3. Your Web pages are a good place to start
Making your Web page "mobile-compatible" is a more practical way to join the mobile evolution that creating a mobile app. Many website content management systems offer responsive-design features that detect mobile device visits and display Web pages in a mobile-compatible manner.
Services such as Mobify and Duda Mobile allow you to create mobile versions of your Web pages if your website does not have responsive-design features. Take these considerations into account as you make your Web pages mobile-compatible:
- How visitors surf on smart devices is different from how they surf on a personal computer. Define the navigation and content of your mobile-compatible pages accordingly.
- Not all phones support technologies such as Flash, and visitors would prefer not to increase their data-plan bill due from downloading graphics that do not provide value.
- If you plan to use a third-party service to create your mobile pages, check to see the type of HTML standards your pages should be compliant with (such as those of the WC3).
- For page access, will your pages have their own mobile URL (for example: m.NAME.com), or will you will use the existing URLs of your Web pages?
4. Subscribers read and share your communications via mobile devices
Mobile does not end at a website. Many device owners read their email using their smart phones and tablets... and some of those device owners are most likely subscribers of your email communications.
Ensure the email you send out as newsletters, notifications, marketing messages, etc. are formatted for mobile phone or tablet viewing and interaction. Your subscribers also share the emails you send them, so ensure that your new-subscriber forms also support mobile devices.
5. Mobile can provide a new set of metrics
Mobile analytics offer a new way of looking at how customers interact with your products and brand. You may gain a deeper understanding of visitor habits that help you grow your business, so ensure that you isolate mobile visits on your analytics to see whether new patterns emerge.
6. Mobile opens new doorways
After joining the mobile evolution, you may find that new marketing options are available to you.
Among the activities that organizations consider after clearing the first mobile hurdle are segmenting email to mobile and nonmobile campaigns; using quick response (QR) codes within advertising campaigns, packaging, or at tradeshows; and delivering new information services to customers via SMS (text messaging).

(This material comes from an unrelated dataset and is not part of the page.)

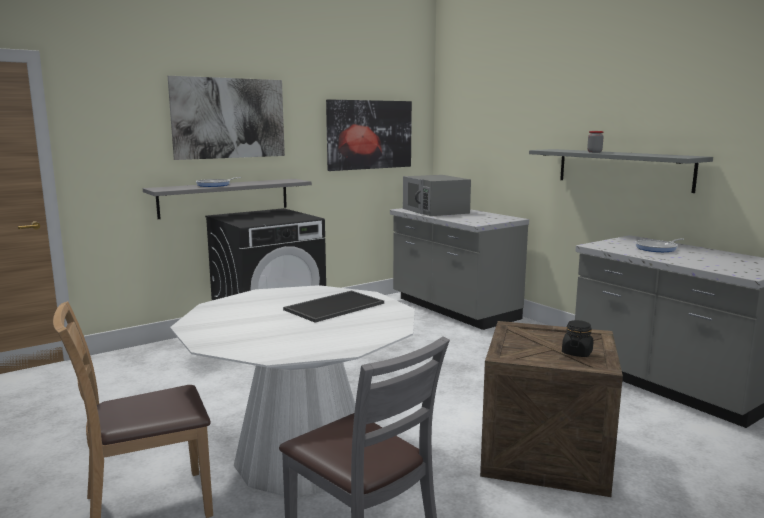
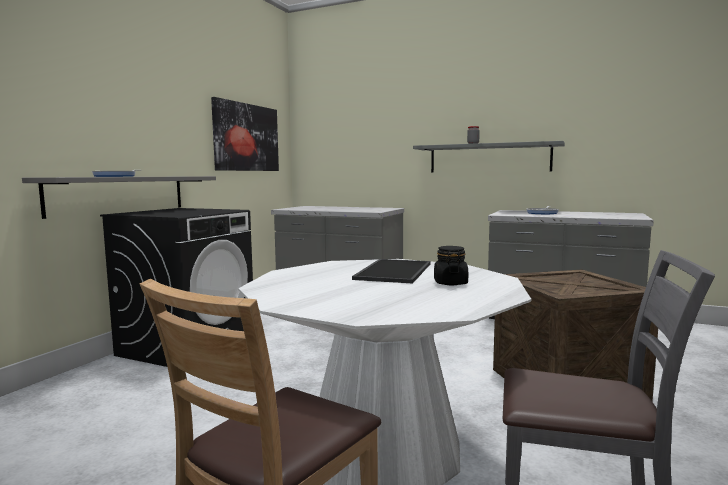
camera: 30 degrees left, 5 degrees down
(229, 118) = (122, 102): picture -> none
(436, 211) = (315, 208): grey microwave -> none
(577, 353) = (598, 284): black jar -> black jar (450, 283)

Mobile marketing can open up new doorways for "out of the box" thinking that enable your business to better apply "traditional" Web services and offerings.
7. Outbound opportunities also abound!
Mobile advertising, such as display ads, can build brand exposure and heighten awareness. Display advertising is easy to buy and relatively inexpensive, so keep an eye on mobile advertising trends to see whether an opportunity is right for you. As with all advertising, ensure that you receive campaign analytics validation and make sure your ads are as targeted as possible.
Without a doubt, the mobile segment is one of the largest and fastest-growing segments of online growth; better yet, it is being fueled by consumer and business demand. As Carolina Milanesi of Gartner notes, "the ubiquity of smartphones and the increasing popularity of tablets are changing the way businesses look at their device strategies and the way consumers embrace devices." (Mobile World Live).
Given the market forecasts and trends, "the shift" to mobile seems like a logical choice for marketers to focus on when building and expanding the marketing culture within your organization.
Consider a mobile strategy when looking for opportunities to extend your online marketing efforts and when looking for ways to make your products accessible to all markets.